In this way, the four secondary air passages can ensure sufficient combustion of the air-fuel mixture, and when the air-fuel mixture flows in the fuel gas flow passage 30 and meets the four secondary air passages, the air flow flows through the space between the secondary air passages, the air flow close to the secondary air passages can flow upward of the secondary air passages under the guidance of the inclined wall 250, and the flow resistance is reduced.

In some embodiments, the thickness of the separator 20 is uniform. The uniform thickness of the partition 20 can save materials on the one hand, and can meet the requirements that the inclined wall 250 reduces the airflow resistance and the secondary air channel flows more secondary air on the other hand.

The embodiment of the present disclosure further provides a burner, which includes a furnace end 10 and a fire cover 40 provided as in any one of the foregoing embodiments, wherein the fire cover 40 is disposed above the furnace end 10. By providing the burner 10, the air outside the third side wall 120 can flow out as secondary air from the inner space 130 surrounded by the first side wall 100 through the secondary air passage, and sufficient secondary air can be supplemented for the combustion of the air-fuel mixture; the partition plate 20 constituting the secondary air passage has an inclined wall 250, and the flow resistance of the air-fuel mixture in the gas flow passage 30 can be reduced by the inclined wall 250 when the air-fuel mixture flows through the partition plate 20. Thus, the air-fuel mixture in the burner 10 flows more smoothly while ensuring the supply of the secondary air, so that the flame formed by the burner is more stably burned.

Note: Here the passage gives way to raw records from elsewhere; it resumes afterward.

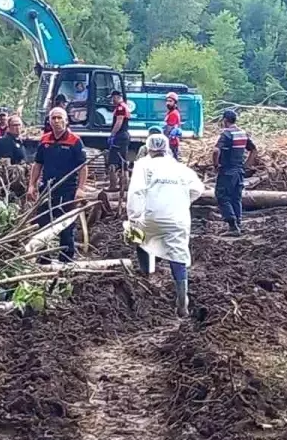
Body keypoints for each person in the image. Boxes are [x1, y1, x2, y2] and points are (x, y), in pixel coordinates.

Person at [127, 133, 204, 317]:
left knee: (138, 238)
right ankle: (182, 299)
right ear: (167, 149)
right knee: (178, 254)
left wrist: (134, 217)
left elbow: (136, 192)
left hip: (152, 216)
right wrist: (183, 201)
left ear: (148, 149)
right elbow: (197, 189)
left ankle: (146, 275)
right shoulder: (180, 168)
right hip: (178, 219)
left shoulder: (143, 165)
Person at [28, 107, 88, 262]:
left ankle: (66, 259)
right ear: (49, 121)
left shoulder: (75, 141)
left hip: (67, 189)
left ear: (66, 120)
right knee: (43, 222)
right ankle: (44, 258)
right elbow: (37, 164)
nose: (56, 121)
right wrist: (32, 185)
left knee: (66, 224)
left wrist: (81, 189)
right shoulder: (45, 139)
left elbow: (83, 167)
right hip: (47, 189)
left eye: (59, 118)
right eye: (53, 118)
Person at [212, 109, 257, 235]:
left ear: (225, 120)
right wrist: (246, 165)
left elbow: (216, 151)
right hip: (239, 170)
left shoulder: (226, 134)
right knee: (236, 197)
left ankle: (232, 226)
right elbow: (253, 150)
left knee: (222, 196)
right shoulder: (242, 133)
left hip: (227, 170)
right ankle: (238, 223)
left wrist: (216, 165)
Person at [106, 90, 131, 198]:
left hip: (119, 136)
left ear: (116, 97)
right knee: (123, 160)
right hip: (124, 135)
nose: (112, 100)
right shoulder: (124, 106)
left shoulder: (120, 108)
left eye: (113, 98)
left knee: (112, 160)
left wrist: (112, 134)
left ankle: (113, 185)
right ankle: (124, 184)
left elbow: (119, 121)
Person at [163, 92, 182, 159]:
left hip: (171, 143)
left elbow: (169, 129)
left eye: (170, 101)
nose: (168, 103)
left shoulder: (173, 113)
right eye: (167, 101)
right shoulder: (170, 112)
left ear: (175, 102)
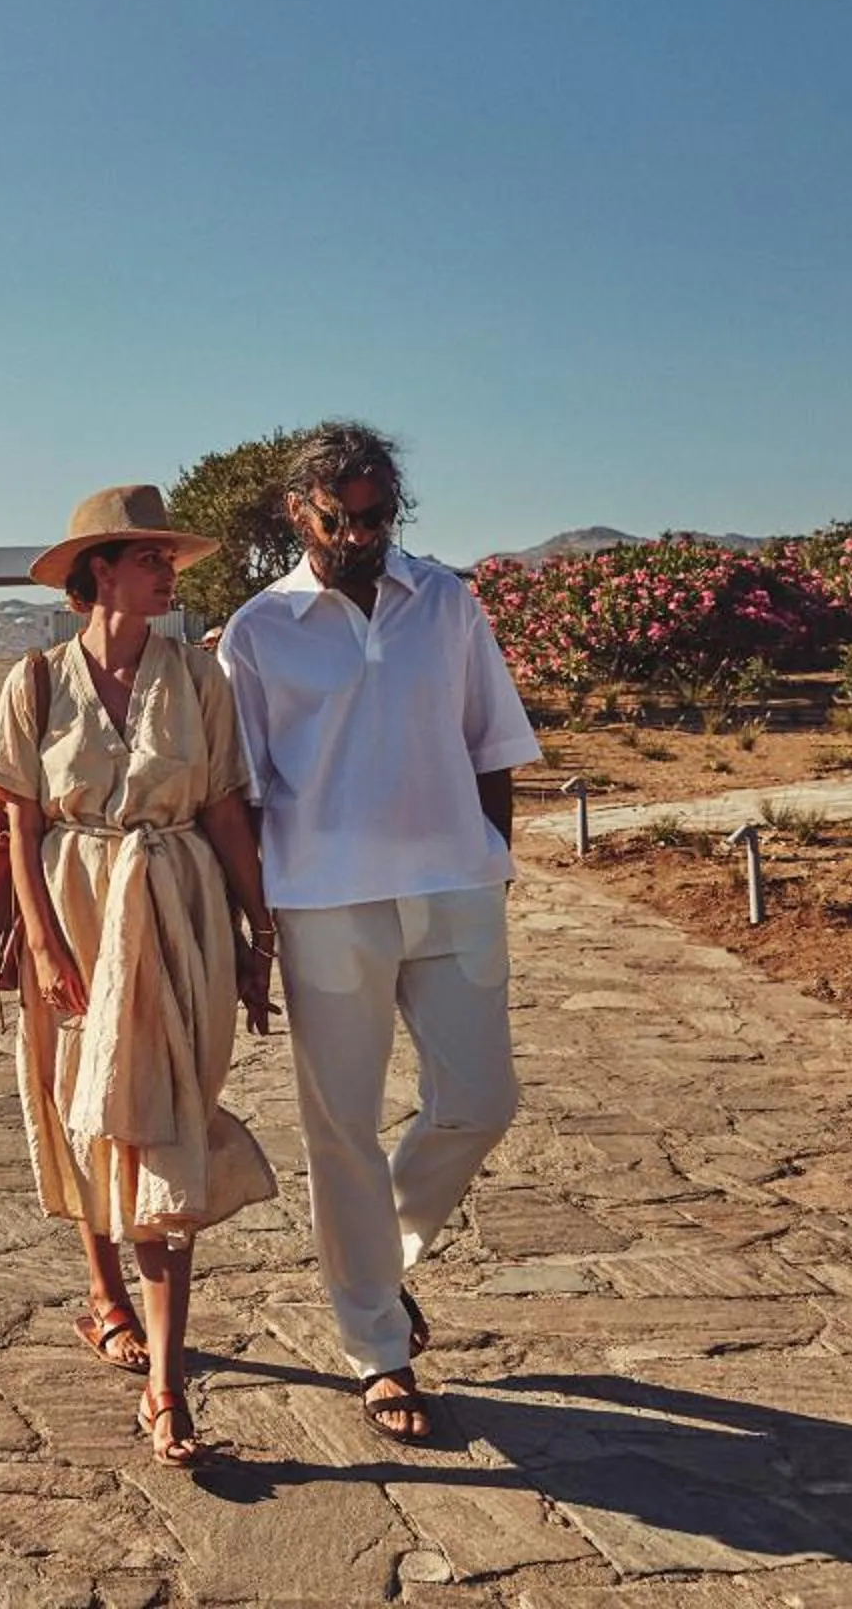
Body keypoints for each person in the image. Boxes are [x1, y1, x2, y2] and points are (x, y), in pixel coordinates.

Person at [215, 422, 541, 1447]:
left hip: (454, 886)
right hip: (323, 899)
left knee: (481, 1100)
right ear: (296, 513)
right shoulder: (258, 630)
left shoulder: (445, 600)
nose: (359, 533)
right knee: (340, 1128)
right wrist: (256, 917)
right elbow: (246, 787)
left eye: (375, 515)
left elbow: (493, 738)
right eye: (338, 516)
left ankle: (378, 1261)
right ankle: (376, 1345)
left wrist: (491, 853)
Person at [0, 484, 279, 1469]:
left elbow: (227, 806)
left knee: (164, 1117)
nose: (167, 572)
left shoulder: (198, 678)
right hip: (71, 906)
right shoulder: (35, 681)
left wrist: (258, 925)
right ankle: (107, 1299)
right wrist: (45, 940)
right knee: (80, 1107)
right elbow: (21, 823)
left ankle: (167, 1379)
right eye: (151, 557)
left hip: (179, 909)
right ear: (103, 569)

The above description and drawings sufficiently illustrate embodiments of the disclosure to enable those skilled in the art to practice them. Other embodiments may include structural and other changes. The examples merely typify possible variations. Individual components and functions are optional unless explicitly required, and the sequence of operations may vary. Portions and features of some embodiments may be included in or substituted for those of others. The embodiments of the present disclosure are not limited to the structures that have been described above and shown in the drawings, and various modifications and changes may be made without departing from the scope thereof. The scope of the present disclosure is limited only by the appended claims.

Claims

1. A burner, comprising:

the partition board is used for enclosing a secondary air channel, is arranged in the fuel gas channel and is communicated with the secondary air inlet and the secondary air outlet; the separator includes: a top sidewall, a vertical wall, and an inclined wall connecting the top sidewall and the vertical wall.

2. The burner of claim 1, wherein the inclined wall comprises:

the second inclined wall is arranged below the top side wall and connected with the second side edge of the top side wall, and the second side edge is opposite to the first side edge and forms an obtuse angle with the included angle of the top side wall.

3. The burner of claim 2, wherein the first sloped wall and the second sloped wall are symmetrically disposed.

4. The burner of claim 3, wherein the first inclined wall and the second inclined wall are inclined at an angle of 45 ° to 80 °.

5. The burner of claim 2, wherein the vertical wall comprises:

the first vertical wall is connected with the first inclined wall;

6. The burner of claim 5, wherein an area of the first sloped wall and an area of the second sloped wall are each less than an area of the top sidewall.

7. The burner of claim 5, wherein the baffle further includes:

8. The burner of any one of claims 1 to 7, wherein the number of secondary air channels is multiple and symmetrically distributed.

9. The burner of any of claims 1 to 7, wherein the partition is uniform in thickness.

10. A burner, comprising:

the jamb of any of claims 1 to 9;

and the fire cover is arranged above the furnace end.